Hello Mister America, you’re just in time for tea
There’s no Kennedys or Rockefellors, so I guess it’s just you and me
I’ve got soda crackers instead of crumpets, but I think you’ll agree
We’ve got to watch the deficit ’cause sugar sure ain’t free

Sit down, Mister America, I heard you weren’t feeling well
Your constitution’s been weakening and your ratings have gone to hell
And that bill of rights you stand for, is it just a hollow shell?
Does it mean as much to you now that it really doesn’t sell?
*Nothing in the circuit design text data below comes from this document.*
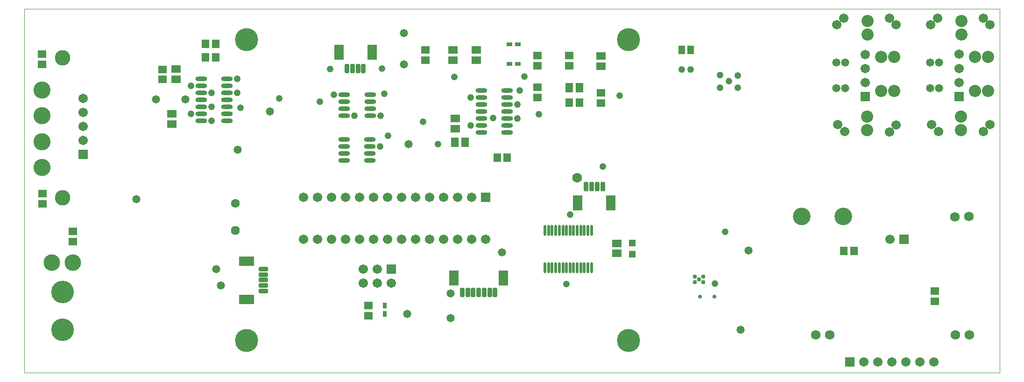
<source format=gts>
%FSTAX23Y23*%
%MOIN*%
%SFA1B1*%

%IPPOS*%
%AMD70*
4,1,8,0.005900,0.034500,-0.005900,0.034500,-0.015800,0.024600,-0.015800,-0.024600,-0.005900,-0.034500,0.005900,-0.034500,0.015800,-0.024600,0.015800,0.024600,0.005900,0.034500,0.0*
1,1,0.019820,0.005900,0.024600*
1,1,0.019820,-0.005900,0.024600*
1,1,0.019820,-0.005900,-0.024600*
1,1,0.019820,0.005900,-0.024600*
%
%AMD75*
4,1,8,0.034500,-0.005900,0.034500,0.005900,0.024600,0.015800,-0.024600,0.015800,-0.034500,0.005900,-0.034500,-0.005900,-0.024600,-0.015800,0.024600,-0.015800,0.034500,-0.005900,0.0*
1,1,0.019820,0.024600,-0.005900*
1,1,0.019820,0.024600,0.005900*
1,1,0.019820,-0.024600,0.005900*
1,1,0.019820,-0.024600,-0.005900*
%
%AMD92*
4,1,8,-0.031600,-0.013100,-0.013100,-0.031600,0.013100,-0.031600,0.031600,-0.013100,0.031600,0.013100,0.013100,0.031600,-0.013100,0.031600,-0.031600,0.013100,-0.031600,-0.013100,0.0*
%
%ADD33C,0.001000*%
G04~CAMADD=70~8~0.0~0.0~316.2~690.2~99.1~0.0~15~0.0~0.0~0.0~0.0~0~0.0~0.0~0.0~0.0~0~0.0~0.0~0.0~0.0~316.2~690.2*
%ADD70D70*%
%ADD71R,0.067060X0.106420*%
%ADD72O,0.082800X0.031620*%
%ADD73O,0.021780X0.078870*%
%ADD74R,0.106420X0.067060*%
G04~CAMADD=75~8~0.0~0.0~316.2~690.2~99.1~0.0~15~0.0~0.0~0.0~0.0~0~0.0~0.0~0.0~0.0~0~0.0~0.0~0.0~270.0~690.0~316.0*
%ADD75D75*%
%ADD76R,0.047370X0.061150*%
%ADD77R,0.049340X0.051310*%
%ADD78R,0.039500X0.027690*%
%ADD79R,0.027690X0.039500*%
%ADD80R,0.055240X0.061150*%
%ADD81R,0.061150X0.055240*%
%ADD82R,0.065090X0.053280*%
%ADD83R,0.053280X0.065090*%
%ADD84C,0.086740*%
%ADD85R,0.067060X0.067060*%
%ADD86C,0.067060*%
%ADD87C,0.118240*%
%ADD88C,0.161540*%
%ADD89C,0.068000*%
%ADD90C,0.122170*%
%ADD91R,0.067060X0.067060*%
G04~CAMADD=92~4~0.0~0.0~631.2~631.2~0.0~184.9~0~0.0~0.0~0.0~0.0~0~0.0~0.0~0.0~0.0~0~0.0~0.0~0.0~135.0~631.2~631.2*
%ADD92D92*%
%ADD93C,0.063120*%
%ADD94C,0.126110*%
%ADD95C,0.058000*%
%ADD96C,0.030840*%
%ADD97C,0.110360*%
%ADD98C,0.165000*%
%ADD99C,0.048000*%
%ADD100C,0.028000*%
%ADD101C,0.070000*%
%LNcareboard_smd_ordered_6.29-1*%
%LPD*%
G54D33*
X06963Y0D02*
Y026D01*
X0D02*
X06963D01*
X0Y0D02*
X06963D01*
X0D02*
Y026D01*
G54D70*
X0336Y00575D03*
X03125D03*
X03164D03*
X03203D03*
X03243D03*
X03282D03*
X03321D03*
X04128Y0133D03*
X04089D03*
X04049D03*
X0401D03*
X02302Y02176D03*
X02341D03*
X02381D03*
X0242D03*
G54D71*
X03419Y00678D03*
X03066D03*
X04186Y01215D03*
X03949D03*
X02244Y02291D03*
X02481D03*
G54D72*
X02283Y01989D03*
Y01939D03*
Y01889D03*
Y01839D03*
X02468Y01989D03*
Y01939D03*
Y01889D03*
Y01839D03*
X01261Y021D03*
Y0205D03*
Y02D03*
Y0195D03*
Y019D03*
Y0185D03*
Y018D03*
X01446Y021D03*
Y0205D03*
Y02D03*
Y0195D03*
Y019D03*
Y0185D03*
Y018D03*
X03261Y02017D03*
Y01967D03*
Y01917D03*
Y01867D03*
Y01817D03*
Y01767D03*
Y01717D03*
X03446Y02017D03*
Y01967D03*
Y01917D03*
Y01867D03*
Y01817D03*
Y01767D03*
Y01717D03*
X02281Y01667D03*
Y01617D03*
Y01567D03*
Y01517D03*
X02467Y01667D03*
Y01617D03*
Y01567D03*
Y01517D03*
G54D73*
X04048Y01019D03*
X04023D03*
X03997D03*
X03972D03*
X03946D03*
X0392D03*
X03895D03*
X03869D03*
X03844D03*
X03818D03*
X03792D03*
X03767D03*
X03741D03*
X03716D03*
X04048Y00752D03*
X04023D03*
X03997D03*
X03972D03*
X03946D03*
X0392D03*
X03895D03*
X03869D03*
X03844D03*
X03818D03*
X03792D03*
X03767D03*
X03741D03*
X03716D03*
G54D74*
X01587Y00524D03*
Y00797D03*
G54D75*
X01705Y00741D03*
Y00585D03*
Y00624D03*
Y00663D03*
Y00702D03*
G54D76*
X04754Y02307D03*
X04692D03*
G54D77*
X0434Y00849D03*
Y00928D03*
G54D78*
X03523Y02208D03*
X03463D03*
X03523Y02347D03*
X03463D03*
G54D79*
X02571Y0042D03*
Y0048D03*
G54D80*
X05849Y0087D03*
X05921D03*
X01292Y02254D03*
X01365D03*
X01292Y02352D03*
X01365D03*
X03374Y01538D03*
X03446D03*
X03888Y0193D03*
X03961D03*
G54D81*
X06499Y00584D03*
Y00512D03*
X00984Y02097D03*
Y02169D03*
X02862Y02236D03*
Y02309D03*
X04115Y01929D03*
Y02002D03*
X03888Y02194D03*
Y02267D03*
X03663Y0204D03*
Y01967D03*
Y02194D03*
Y02267D03*
X02457Y00482D03*
Y00409D03*
X00127Y02205D03*
Y02278D03*
X00129Y01282D03*
Y01209D03*
X00347Y00938D03*
Y01011D03*
G54D82*
X01081Y02172D03*
Y02099D03*
X01052Y01777D03*
Y0185D03*
X03224Y02236D03*
Y02309D03*
X03059Y02236D03*
Y02309D03*
X03074Y01819D03*
Y01746D03*
X04115Y02192D03*
Y02265D03*
X0423Y00926D03*
Y00853D03*
G54D83*
X03072Y01649D03*
X03145D03*
X03888Y02039D03*
X03961D03*
G54D84*
X06787Y02258D03*
X0688D03*
X06689Y02516D03*
Y02418D03*
X0688Y02014D03*
X06787Y02014D03*
X06686Y01734D03*
Y01832D03*
X06015Y01831D03*
Y01733D03*
X06116Y02013D03*
X06209Y02013D03*
X06018Y02417D03*
Y02515D03*
X06209Y02257D03*
X06116D03*
G54D85*
X06673Y01975D03*
X06002Y01974D03*
X00418Y01561D03*
X03291Y01255D03*
G54D86*
X06673Y02075D03*
Y02176D03*
Y02277D03*
X06002Y02276D03*
Y02175D03*
Y02074D03*
X02618Y00641D03*
X02518Y00741D03*
Y00641D03*
X02418Y00741D03*
Y00641D03*
X06492Y00078D03*
X06392D03*
X06292D03*
X06192D03*
X05992D03*
X06092D03*
X00418Y01961D03*
Y01861D03*
Y01761D03*
Y01661D03*
X0618Y00956D03*
X03191Y01255D03*
X03091D03*
X02991D03*
X02891D03*
X02791D03*
X02691D03*
X02591D03*
X02491D03*
X02391D03*
X02291D03*
X02191D03*
X02091D03*
X01991D03*
X03291Y00955D03*
X03191D03*
X03091D03*
X02991D03*
X02891D03*
X02791D03*
X02691D03*
X02591D03*
X02491D03*
X02391D03*
X02291D03*
X02191D03*
X02091D03*
X01991D03*
X06526Y01724D03*
X06476Y01774D03*
X06893Y01773D03*
X06846Y01723D03*
Y02535D03*
X06893Y02488D03*
X06519Y02535D03*
X06469Y02488D03*
X05798Y02487D03*
X05848Y02534D03*
X06222Y02487D03*
X06175Y02534D03*
Y01722D03*
X06222Y01772D03*
X05805Y01773D03*
X05855Y01723D03*
G54D87*
X00347Y00787D03*
X00197D03*
G54D88*
X00272Y00577D03*
Y00307D03*
G54D89*
X06742Y01118D03*
X06642Y01116D03*
X06745Y00272D03*
X06645Y0027D03*
X0575Y00272D03*
X0565Y0027D03*
G54D90*
X00127Y01467D03*
Y01652D03*
Y01837D03*
Y02022D03*
G54D91*
X02618Y00741D03*
X05892Y00078D03*
X0628Y00956D03*
G54D92*
X01506Y01019D03*
G54D93*
X01506Y01211D03*
G54D94*
X05548Y01118D03*
X05847Y01117D03*
G54D95*
X0653Y02034D03*
Y02219D03*
X06465Y02034D03*
Y02219D03*
X05794Y02218D03*
Y02033D03*
X05859Y02218D03*
Y02033D03*
X01401Y00626D03*
X05112Y00307D03*
X0517Y00873D03*
X02733Y0042D03*
X03042Y00391D03*
Y00567D03*
X008Y0124D03*
X02743Y01633D03*
X02708Y02204D03*
Y02427D03*
X01752Y01867D03*
X00938Y01956D03*
X01148D03*
X01521Y01593D03*
X01369Y00741D03*
X0341Y00862D03*
G54D96*
X04785Y00687D03*
X04815Y00668D03*
X04785Y00648D03*
X04844Y00687D03*
Y00648D03*
G54D97*
X00272Y02252D03*
Y01252D03*
G54D98*
X04312Y00231D03*
Y02381D03*
X01587D03*
Y00231D03*
G54D99*
X0152Y02D03*
X03187Y01767D03*
X03519Y01917D03*
X04249Y01981D03*
X01335Y02D03*
X01188Y0185D03*
X04754Y02168D03*
X02952Y01635D03*
X03519Y01817D03*
X03568Y02117D03*
X01335Y018D03*
X04692Y02168D03*
X03187Y01967D03*
X03068Y02113D03*
X03345Y0182D03*
X01188Y0205D03*
X02847Y01793D03*
X02109Y01939D03*
X01541Y01894D03*
X02595Y01693D03*
X0257Y01994D03*
X03671Y01847D03*
X05092Y02037D03*
X04964D03*
Y02127D03*
X05092Y02125D03*
X05001Y01008D03*
X04928Y00638D03*
X05028Y02084D03*
X03869Y00634D03*
X03895Y01132D03*
X0254Y01617D03*
X02356Y01839D03*
X02541D03*
X02181Y02171D03*
X0182Y01961D03*
X01335Y019D03*
X0152Y021D03*
X02209Y01989D03*
X02553Y02173D03*
X03535Y02017D03*
X04129Y01474D03*
G54D100*
X04927Y00545D03*
X04823D03*
G54D101*
X03945Y01395D03*
M02*
</source>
Well now, Mister America, how’s God been treating you?
Do you feel closer to Him now that the Senate seats are pews?
Do you still serve the Catholics, Atheists, the Baptists and the Jews
By singing the un-separation of the church and statehouse blues?

Hey now, Mister America I have to tell the truth
I hardly recognized you from inside your voting booth
I realize that television can rob you of your youth
But substance outlives style, so I am sure that you’ll recoup

OK, Mister America I have to say goodbye
Don’t make me any promises, ’cause I know you hate to lie
Just help me get a loan so I can keep my powder dry
‘Cause my enemies aren’t overseas, they’re right before my eyes

So long, Mister America, I won’t tell them you got lost
And I’ll be steady, strong and true in summer and in frost
Just do your part and keep the constitution reinforced
‘Cause if you forget your principles, then who could count the cost?

Mister America, I think you knew my dad
He worked your land, he fought your wars
He taught me good from bad
Mister America, do you know who I am?
I’m your younger generation you think doesn’t give a damn.